
    He would get up early and carry me on his shoulders over to Canvey towards the fields adjacent to the Dutch cottage museum to pick the early morning mushrooms. The air would have been fresh and crisp back then and the view was wide open spaces. He would sing and create ditties aloud which were usually followed by raspberry blowing noises. He showed me how to pick the reed grass and hold it between my hands and blow on it to make a whistling sound; I was never that good at it.

    I would get rides around our garden in the wheelbarrow, He built us a ‘Platform’ an early more robust version of what you find in todays parks, He gave us sand to play with and my brother and I spent hours making mud pies. He made us super dooper go karts and extra large sledges for when winters were winters.

    He wrote me poems to keep me amused when I had to spend time in Hospital, and these were accompanied by silly sketches. I still have the poem about Dan the Tortoise who got his head stuck in a watering can. My happy list goes on.

    Sadly when my mother departed for pastures new part of him went with her; He never got over her loss. She found happiness of a different kind and he found my resemblance to her a stab in the heart.

    Many years later when I had children of my own I began to understand how much he had actually done for me. We did, I think make up for lost time in the end and he thought the world of my offspring. They may have been young when he died but they all have their memories of him. My eldest son David, even used his Grandfathers image in a piece of artwork for his GCSE’s, and they have all in their own ways inherited some of his artistic talent.

    I am also lucky enough to be in possession of several of his pictures which cover the walls in my home. One day these will pass onto my children and hopefully onto their children. And so ‘Harry’ will live on.

    I have loads I could tell, but maybe when I find the time I can put this all down in book form!!

    By Christine James (05/10/2009)
  • i have just been informed of these pictures that were painted by my Step Grandad or Hairy Grandad as we called him because of his white prikly beard. So i thought that i should also add some of my memories with him, all good i have to say, he always had time for us and would happily sit and talk to us in his back room where he used to paint and do his pencil drawings.
    When ever we visited there would be a chocolate biscuit or a few pennies waiting.
--
* PROMPT 1:
According to the reminiscence, what is the poem about that the writer still has?
* PROMPT 2:
Extract the part of the reminiscence that runs from "He wrote me" up to and including "his artistic talent.".

* AVAILABLE DATA:
--
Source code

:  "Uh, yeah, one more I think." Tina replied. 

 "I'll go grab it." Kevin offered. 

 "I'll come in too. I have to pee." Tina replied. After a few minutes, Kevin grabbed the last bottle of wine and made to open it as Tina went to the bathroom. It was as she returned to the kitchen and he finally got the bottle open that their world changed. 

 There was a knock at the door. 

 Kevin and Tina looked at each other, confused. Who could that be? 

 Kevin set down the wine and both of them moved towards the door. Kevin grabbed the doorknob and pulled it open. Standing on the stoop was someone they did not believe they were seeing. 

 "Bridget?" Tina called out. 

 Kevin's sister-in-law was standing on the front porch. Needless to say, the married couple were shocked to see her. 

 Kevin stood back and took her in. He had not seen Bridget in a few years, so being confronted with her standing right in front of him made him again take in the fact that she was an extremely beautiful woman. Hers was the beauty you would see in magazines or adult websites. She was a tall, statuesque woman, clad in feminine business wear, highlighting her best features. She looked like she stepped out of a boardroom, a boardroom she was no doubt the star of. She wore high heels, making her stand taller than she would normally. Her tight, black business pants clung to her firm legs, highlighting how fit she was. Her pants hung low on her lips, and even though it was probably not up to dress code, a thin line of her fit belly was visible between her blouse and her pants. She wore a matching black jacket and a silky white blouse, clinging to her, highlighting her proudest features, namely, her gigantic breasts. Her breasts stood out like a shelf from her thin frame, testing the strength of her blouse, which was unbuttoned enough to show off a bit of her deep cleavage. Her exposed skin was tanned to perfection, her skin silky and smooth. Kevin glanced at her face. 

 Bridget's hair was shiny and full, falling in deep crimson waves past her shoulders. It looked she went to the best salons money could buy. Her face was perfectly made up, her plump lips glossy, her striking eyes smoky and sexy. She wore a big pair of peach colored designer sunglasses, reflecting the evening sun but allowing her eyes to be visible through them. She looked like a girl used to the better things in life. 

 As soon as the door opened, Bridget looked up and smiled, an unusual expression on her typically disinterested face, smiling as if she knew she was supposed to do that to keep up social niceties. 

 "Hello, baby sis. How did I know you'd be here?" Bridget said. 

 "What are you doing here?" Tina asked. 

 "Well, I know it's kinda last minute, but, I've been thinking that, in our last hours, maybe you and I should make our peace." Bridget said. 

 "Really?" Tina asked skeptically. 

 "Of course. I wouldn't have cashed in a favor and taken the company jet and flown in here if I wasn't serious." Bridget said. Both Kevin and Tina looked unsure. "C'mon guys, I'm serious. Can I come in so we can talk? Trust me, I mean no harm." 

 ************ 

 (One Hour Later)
--
* RESPONSE 1:
Dan the Tortoise, who got his head stuck in a watering can.

* RESPONSE 2:
He wrote me poems to keep me amused when I had to spend time in Hospital, and these were accompanied by silly sketches. I still have the poem about Dan the Tortoise who got his head stuck in a watering can. My happy list goes on.

    Sadly when my mother departed for pastures new part of him went with her; He never got over her loss. She found happiness of a different kind and he found my resemblance to her a stab in the heart.

    Many years later when I had children of my own I began to understand how much he had actually done for me. We did, I think make up for lost time in the end and he thought the world of my offspring. They may have been young when he died but they all have their memories of him. My eldest son David, even used his Grandfathers image in a piece of artwork for his GCSE’s, and they have all in their own ways inherited some of his artistic talent.